Miss Watts got up and shut the door, and I bowed my thanks to her. The storm was worse than ever, but I hardly heard it. For a second his words had made me think of Sister Irmingarde. I felt sorry for her. She would never have a chance like this—to write a real news story for a great newspaper. The convent seemed like a place I had heard of, long ago.

Then I settled down to work, and for the next hour there was no sound in the room but the whisper of my busy pen and the respectful footsteps of Miss Watts as she reverently carried my story, page by page, to the chastened "real reporter."

II
THE CRY OF THE PACK

Mr. Nestor Hurd, our "feature" editor, was in a bad humor. We all knew he was, and everybody knew why, except Mr. Nestor Hurd himself. He thought it was because he had not a competent writer on his whole dash-blinged staff, and he was explaining this to space in words that stung like active gnats. Really it was because his wife had just called at his office and drawn his month's salary in advance to go to Atlantic City.

Over the little partition that separated his private office from the square pen where his reporters had their desks Mr. Hurd's words flew and lit upon us. Occasionally we heard the murmur of Mr. Morris's voice, patting the air like a soothing hand; and at last our chief got tired and stopped, and an office boy came into the outer room and said he wanted to see me.

I went in with steady knees. I was no longer afraid of Mr. Hurd. I had been on the Searchlight a whole week, and I had written one big "story" and three small ones, and they had all been printed.
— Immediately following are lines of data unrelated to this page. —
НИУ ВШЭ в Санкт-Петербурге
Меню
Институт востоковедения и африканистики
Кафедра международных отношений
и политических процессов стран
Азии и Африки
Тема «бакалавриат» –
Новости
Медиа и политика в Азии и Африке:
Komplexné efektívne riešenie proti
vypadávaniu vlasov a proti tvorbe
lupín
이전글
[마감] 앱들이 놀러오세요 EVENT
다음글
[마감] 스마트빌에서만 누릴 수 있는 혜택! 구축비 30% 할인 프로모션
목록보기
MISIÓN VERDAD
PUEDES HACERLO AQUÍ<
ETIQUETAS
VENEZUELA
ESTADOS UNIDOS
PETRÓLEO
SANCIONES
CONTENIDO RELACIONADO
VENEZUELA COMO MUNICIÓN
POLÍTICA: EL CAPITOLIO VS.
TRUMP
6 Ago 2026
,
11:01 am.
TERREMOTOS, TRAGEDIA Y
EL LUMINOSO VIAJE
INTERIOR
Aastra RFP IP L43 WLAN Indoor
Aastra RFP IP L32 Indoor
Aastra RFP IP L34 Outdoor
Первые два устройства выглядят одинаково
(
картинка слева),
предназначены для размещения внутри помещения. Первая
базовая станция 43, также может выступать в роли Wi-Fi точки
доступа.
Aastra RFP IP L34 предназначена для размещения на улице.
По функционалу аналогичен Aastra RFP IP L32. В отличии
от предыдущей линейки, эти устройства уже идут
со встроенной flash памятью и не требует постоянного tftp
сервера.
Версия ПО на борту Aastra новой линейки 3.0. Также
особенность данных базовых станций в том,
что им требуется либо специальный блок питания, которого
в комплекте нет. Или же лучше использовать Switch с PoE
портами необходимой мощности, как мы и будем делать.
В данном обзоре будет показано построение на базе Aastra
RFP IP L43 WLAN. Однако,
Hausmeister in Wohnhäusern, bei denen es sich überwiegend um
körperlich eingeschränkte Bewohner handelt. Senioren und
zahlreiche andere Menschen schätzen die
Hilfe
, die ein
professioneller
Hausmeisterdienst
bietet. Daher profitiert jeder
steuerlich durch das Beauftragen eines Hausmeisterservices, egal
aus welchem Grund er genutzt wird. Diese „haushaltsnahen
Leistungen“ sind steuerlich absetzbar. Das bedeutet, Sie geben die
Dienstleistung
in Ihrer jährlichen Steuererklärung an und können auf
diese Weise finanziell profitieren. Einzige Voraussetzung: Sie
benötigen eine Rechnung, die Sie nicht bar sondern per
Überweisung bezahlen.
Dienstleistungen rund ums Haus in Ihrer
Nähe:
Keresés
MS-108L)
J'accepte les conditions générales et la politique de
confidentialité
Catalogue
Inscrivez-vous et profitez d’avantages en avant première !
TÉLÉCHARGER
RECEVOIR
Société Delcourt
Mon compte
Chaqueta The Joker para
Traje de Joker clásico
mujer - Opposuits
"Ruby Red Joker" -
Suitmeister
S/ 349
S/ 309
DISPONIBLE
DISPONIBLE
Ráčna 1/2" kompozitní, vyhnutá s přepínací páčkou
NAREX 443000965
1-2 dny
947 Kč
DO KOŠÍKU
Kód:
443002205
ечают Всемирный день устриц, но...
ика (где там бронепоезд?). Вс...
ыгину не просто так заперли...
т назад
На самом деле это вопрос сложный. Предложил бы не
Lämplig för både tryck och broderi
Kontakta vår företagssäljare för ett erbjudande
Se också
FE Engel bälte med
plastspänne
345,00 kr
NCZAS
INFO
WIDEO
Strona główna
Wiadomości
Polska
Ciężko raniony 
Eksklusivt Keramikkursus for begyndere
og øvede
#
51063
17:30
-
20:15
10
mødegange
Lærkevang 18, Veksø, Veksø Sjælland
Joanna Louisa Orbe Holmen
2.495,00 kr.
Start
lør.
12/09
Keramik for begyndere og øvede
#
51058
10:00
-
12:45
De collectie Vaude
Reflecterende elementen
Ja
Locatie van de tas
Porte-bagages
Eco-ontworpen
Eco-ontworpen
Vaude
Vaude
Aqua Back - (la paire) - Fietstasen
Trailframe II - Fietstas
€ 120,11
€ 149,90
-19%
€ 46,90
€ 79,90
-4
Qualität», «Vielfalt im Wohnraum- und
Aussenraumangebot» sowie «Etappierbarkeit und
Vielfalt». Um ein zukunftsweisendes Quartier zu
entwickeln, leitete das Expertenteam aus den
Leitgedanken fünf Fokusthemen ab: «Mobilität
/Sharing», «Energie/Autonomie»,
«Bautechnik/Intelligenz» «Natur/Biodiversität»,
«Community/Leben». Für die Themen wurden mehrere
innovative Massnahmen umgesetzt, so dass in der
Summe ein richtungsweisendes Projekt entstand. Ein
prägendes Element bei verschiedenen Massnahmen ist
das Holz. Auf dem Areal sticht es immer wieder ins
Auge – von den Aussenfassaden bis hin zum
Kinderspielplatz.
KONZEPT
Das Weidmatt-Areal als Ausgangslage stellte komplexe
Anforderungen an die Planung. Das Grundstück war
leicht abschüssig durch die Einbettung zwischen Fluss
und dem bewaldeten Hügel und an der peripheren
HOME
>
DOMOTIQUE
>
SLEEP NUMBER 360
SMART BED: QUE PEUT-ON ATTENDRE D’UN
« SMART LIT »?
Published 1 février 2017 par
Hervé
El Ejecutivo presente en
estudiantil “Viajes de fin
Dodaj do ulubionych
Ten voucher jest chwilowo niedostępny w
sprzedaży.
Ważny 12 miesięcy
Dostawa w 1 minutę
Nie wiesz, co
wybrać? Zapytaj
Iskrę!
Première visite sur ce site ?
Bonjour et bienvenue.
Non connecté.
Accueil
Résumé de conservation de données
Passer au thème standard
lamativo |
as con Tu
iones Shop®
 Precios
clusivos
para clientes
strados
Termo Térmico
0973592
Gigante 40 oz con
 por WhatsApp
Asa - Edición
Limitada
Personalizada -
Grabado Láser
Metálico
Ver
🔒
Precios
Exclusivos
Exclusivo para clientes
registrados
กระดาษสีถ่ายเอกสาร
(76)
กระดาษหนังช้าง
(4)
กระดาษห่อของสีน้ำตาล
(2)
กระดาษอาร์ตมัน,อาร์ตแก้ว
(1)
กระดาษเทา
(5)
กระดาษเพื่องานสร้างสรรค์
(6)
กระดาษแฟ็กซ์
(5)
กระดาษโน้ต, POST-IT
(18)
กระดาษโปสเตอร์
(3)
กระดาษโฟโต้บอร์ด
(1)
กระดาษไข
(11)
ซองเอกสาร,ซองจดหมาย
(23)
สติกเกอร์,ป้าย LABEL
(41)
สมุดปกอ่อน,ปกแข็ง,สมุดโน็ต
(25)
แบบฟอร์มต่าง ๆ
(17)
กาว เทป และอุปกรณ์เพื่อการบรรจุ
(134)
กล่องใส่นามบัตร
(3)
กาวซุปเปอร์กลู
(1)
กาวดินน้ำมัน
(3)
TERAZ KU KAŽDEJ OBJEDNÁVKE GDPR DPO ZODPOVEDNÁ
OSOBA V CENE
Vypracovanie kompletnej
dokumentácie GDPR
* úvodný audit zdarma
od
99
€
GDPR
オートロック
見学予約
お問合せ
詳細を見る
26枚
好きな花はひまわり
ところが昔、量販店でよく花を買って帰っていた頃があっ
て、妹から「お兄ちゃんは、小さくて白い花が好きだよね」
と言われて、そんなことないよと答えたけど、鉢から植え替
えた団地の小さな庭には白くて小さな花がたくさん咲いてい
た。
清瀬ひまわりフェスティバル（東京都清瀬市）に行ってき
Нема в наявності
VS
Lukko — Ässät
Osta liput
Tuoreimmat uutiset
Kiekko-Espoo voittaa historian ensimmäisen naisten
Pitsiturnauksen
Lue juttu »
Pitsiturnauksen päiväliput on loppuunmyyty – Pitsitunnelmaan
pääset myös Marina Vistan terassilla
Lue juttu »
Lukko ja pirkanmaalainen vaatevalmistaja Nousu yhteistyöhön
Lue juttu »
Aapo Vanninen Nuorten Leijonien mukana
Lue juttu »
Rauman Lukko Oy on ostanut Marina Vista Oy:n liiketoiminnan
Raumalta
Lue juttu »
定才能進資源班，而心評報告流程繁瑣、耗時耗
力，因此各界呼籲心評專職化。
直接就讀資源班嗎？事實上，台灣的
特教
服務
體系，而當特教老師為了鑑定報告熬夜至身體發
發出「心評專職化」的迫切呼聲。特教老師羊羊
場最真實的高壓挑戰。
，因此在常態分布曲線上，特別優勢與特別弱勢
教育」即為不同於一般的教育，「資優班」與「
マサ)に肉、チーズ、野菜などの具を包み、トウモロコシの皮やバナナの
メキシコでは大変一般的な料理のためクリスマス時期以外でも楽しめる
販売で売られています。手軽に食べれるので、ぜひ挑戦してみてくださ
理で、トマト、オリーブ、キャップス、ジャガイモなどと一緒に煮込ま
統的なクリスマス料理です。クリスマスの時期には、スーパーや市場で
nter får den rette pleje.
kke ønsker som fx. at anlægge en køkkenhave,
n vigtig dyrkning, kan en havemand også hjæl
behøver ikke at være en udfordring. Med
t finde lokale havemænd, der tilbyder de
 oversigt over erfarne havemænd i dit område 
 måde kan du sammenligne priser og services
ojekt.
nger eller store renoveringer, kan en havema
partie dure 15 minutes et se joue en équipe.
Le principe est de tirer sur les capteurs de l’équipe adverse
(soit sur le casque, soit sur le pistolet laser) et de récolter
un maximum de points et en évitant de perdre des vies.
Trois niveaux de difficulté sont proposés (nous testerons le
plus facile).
I knew my style was improving every day—growing more mature. I had dropped a great many amateur expressions, and I had learned to stop when I reached the end of my story instead of going right on. Besides, I was no longer the newest of the "cub reporters." The latest one had been taken on that morning—a scared-looking girl who told me in a trembling voice that she had to write a special column every day for women. It was plain that she had not studied life as we girls had in the convent. She made me feel a thousand years old instead of only eighteen. I had received so much advice during the week that some of it was spilling over, and I freely and gladly gave the surplus to her. I had a desk, too, by this time, in a corner near a window where I could look out on City Hall Park and see the newsboys stealing baths in the fountain. And I was going to be a nun in three years, so who cared, anyway? I went to Mr. Hurd with my head high and the light of confidence in my eyes.